There are certainly some positives to take away from my reading of this book. For one thing, it’s not about zombies, although the antagonists do exhibit some zombie-like characteristics, like their relentless pursuit of the survivors.

Another example is the detailed explanation of exactly what caused the breakdown of civilization. I also liked that the fact that only men were affected by the genetic virus and women were left to rebuild society while fending off attacks from the feral men, leading to some strong female characters.

To say Feral is fast-paced hardly does it justice.
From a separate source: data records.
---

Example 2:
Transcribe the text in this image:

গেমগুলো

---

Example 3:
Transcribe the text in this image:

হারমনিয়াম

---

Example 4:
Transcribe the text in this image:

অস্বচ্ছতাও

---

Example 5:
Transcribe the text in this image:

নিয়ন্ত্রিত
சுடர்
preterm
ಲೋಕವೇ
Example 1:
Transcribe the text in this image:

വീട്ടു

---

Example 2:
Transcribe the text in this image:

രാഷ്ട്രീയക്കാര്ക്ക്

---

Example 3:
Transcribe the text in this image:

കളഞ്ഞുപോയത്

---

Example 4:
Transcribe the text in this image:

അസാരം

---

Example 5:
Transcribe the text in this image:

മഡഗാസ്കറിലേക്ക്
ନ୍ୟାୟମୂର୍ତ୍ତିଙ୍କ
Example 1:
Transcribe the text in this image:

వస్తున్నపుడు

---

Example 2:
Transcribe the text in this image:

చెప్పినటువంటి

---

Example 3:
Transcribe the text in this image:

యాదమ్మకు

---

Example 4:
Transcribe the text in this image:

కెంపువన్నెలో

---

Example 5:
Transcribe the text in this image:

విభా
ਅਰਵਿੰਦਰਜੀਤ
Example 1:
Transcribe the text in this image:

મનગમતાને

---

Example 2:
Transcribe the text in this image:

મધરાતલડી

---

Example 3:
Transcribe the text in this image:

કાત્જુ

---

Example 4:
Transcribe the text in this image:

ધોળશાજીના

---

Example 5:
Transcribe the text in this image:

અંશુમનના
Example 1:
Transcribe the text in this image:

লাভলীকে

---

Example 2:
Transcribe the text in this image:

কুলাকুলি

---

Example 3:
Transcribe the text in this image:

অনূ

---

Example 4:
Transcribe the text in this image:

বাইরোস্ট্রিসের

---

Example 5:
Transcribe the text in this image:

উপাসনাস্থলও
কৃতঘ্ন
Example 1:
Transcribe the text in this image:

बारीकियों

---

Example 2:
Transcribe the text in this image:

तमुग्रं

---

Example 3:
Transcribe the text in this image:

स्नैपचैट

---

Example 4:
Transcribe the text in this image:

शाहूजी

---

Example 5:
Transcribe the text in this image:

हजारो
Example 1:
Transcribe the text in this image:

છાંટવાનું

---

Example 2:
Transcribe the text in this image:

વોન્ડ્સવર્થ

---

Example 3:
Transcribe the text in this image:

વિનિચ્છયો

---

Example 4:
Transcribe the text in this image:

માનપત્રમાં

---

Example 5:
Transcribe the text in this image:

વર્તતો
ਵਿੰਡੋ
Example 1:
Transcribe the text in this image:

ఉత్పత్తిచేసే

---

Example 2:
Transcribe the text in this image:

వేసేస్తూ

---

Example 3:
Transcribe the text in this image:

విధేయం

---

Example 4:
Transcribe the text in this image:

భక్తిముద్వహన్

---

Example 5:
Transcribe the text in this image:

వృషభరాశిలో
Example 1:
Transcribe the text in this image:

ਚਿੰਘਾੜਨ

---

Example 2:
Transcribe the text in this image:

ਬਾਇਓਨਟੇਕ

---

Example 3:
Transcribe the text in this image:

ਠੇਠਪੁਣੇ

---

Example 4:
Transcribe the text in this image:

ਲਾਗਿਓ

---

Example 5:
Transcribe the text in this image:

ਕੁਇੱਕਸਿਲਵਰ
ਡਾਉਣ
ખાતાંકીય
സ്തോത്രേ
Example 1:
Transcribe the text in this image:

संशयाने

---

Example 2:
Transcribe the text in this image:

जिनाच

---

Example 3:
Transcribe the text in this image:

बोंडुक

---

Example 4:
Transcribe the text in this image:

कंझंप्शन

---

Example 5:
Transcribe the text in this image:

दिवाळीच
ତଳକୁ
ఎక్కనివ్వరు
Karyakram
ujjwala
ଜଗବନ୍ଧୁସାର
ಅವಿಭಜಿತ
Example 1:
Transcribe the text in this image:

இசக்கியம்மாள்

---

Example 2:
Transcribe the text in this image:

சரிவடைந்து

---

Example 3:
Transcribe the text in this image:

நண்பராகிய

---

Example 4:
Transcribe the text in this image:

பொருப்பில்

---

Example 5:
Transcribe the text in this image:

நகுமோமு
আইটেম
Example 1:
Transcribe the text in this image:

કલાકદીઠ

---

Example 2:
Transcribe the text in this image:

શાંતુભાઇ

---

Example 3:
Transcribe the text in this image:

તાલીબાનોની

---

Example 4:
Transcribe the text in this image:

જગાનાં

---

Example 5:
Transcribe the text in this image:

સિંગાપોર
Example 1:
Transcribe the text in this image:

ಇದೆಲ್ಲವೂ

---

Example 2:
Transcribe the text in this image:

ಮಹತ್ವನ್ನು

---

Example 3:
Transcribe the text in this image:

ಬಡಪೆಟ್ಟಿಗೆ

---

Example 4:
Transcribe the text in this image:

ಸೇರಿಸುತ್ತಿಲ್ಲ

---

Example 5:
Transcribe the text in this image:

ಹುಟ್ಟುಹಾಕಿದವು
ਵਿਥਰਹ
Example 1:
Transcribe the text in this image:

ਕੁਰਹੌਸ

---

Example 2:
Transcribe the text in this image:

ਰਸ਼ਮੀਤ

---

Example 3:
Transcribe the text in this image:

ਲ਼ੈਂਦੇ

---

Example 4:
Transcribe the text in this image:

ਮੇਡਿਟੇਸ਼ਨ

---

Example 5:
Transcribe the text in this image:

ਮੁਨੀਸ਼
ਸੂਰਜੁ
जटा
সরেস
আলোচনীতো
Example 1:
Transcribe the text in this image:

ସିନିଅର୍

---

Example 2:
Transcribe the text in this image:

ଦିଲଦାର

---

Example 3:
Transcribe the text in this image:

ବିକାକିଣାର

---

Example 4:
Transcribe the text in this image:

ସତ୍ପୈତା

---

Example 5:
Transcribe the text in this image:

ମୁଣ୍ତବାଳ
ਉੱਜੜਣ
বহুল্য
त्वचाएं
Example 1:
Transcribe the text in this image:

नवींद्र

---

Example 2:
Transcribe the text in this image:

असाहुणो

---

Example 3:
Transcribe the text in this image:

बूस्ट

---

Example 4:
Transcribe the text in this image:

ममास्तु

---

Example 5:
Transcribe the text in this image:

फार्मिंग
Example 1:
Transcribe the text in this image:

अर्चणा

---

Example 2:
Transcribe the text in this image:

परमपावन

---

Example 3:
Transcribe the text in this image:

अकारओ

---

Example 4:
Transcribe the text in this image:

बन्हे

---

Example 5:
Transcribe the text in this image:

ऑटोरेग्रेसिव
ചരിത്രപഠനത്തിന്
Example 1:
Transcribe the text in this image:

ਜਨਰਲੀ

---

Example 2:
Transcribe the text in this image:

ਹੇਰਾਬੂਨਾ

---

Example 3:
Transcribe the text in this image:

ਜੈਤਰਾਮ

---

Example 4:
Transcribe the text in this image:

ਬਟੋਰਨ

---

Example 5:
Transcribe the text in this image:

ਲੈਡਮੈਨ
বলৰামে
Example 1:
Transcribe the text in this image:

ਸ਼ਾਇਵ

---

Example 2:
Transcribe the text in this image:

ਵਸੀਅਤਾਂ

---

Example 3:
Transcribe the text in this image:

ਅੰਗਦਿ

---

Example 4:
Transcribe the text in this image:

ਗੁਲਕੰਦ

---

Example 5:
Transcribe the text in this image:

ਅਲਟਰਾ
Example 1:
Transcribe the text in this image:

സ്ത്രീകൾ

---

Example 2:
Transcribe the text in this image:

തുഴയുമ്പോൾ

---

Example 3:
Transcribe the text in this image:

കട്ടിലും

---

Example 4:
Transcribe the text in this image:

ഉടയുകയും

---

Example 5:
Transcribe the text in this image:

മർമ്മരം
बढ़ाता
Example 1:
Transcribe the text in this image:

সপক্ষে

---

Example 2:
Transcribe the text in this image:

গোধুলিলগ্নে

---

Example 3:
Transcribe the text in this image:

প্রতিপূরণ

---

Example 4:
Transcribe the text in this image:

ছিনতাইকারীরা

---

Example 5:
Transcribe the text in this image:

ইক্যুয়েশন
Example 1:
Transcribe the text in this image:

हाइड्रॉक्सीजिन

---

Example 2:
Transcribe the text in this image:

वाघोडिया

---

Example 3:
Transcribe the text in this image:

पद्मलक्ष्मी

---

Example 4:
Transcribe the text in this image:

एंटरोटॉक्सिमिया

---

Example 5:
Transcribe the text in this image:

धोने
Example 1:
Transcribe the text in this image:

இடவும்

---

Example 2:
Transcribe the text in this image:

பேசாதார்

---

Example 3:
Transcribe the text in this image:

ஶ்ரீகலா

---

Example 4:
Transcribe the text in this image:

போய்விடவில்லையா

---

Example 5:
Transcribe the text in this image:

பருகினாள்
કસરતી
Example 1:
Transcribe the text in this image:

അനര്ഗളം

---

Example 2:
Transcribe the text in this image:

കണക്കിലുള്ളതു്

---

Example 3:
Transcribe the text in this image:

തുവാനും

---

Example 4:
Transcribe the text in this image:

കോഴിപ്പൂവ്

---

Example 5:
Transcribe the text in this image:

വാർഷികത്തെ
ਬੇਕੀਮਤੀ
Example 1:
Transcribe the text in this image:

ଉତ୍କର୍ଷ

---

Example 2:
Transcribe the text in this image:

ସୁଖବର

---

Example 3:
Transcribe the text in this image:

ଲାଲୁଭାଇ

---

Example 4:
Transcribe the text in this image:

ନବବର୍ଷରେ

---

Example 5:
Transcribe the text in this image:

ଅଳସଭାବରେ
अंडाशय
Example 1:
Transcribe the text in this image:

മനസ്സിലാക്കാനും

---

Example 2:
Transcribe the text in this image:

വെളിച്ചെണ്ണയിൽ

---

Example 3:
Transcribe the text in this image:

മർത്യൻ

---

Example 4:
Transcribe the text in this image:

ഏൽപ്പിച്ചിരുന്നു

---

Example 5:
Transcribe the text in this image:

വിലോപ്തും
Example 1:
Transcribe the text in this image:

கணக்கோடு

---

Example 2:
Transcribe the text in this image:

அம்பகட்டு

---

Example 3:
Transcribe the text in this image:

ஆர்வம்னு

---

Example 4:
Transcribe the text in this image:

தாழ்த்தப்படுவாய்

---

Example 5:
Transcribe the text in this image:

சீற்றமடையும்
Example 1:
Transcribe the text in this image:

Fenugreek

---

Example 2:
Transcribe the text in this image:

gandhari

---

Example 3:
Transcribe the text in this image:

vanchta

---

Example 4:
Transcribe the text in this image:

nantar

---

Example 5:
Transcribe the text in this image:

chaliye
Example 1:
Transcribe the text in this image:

Think The Fast and the Furious on speed.

When the virus attacks the results are devastatingly quick and require decisive action just to survive:

…it’s enough to give me the strength to roll over onto my back and lift the Glock and fire. And again, and again, and again. Four shots in all. all but the first shot straight into the skull of the monster that used to be my father.

My biggest problem with Feral was its predictability. It’s every bit as predictable as the last few seasons of The Walking Dead. For most of the book, I knew exactly what would happen.That’s not to say I didn’t enjoy the read, just that I might have liked it more if there were a few surprises.

Feral is told from a number of points of view, mostly in the first person from the perspective of various characters and occasionally in the third person when narrative dictates. It can be a bit disconcerting, but it wasn’t a huge distraction.

If you’re looking for a safe, steady read Feral delivers. Just don’t expect any bombshells.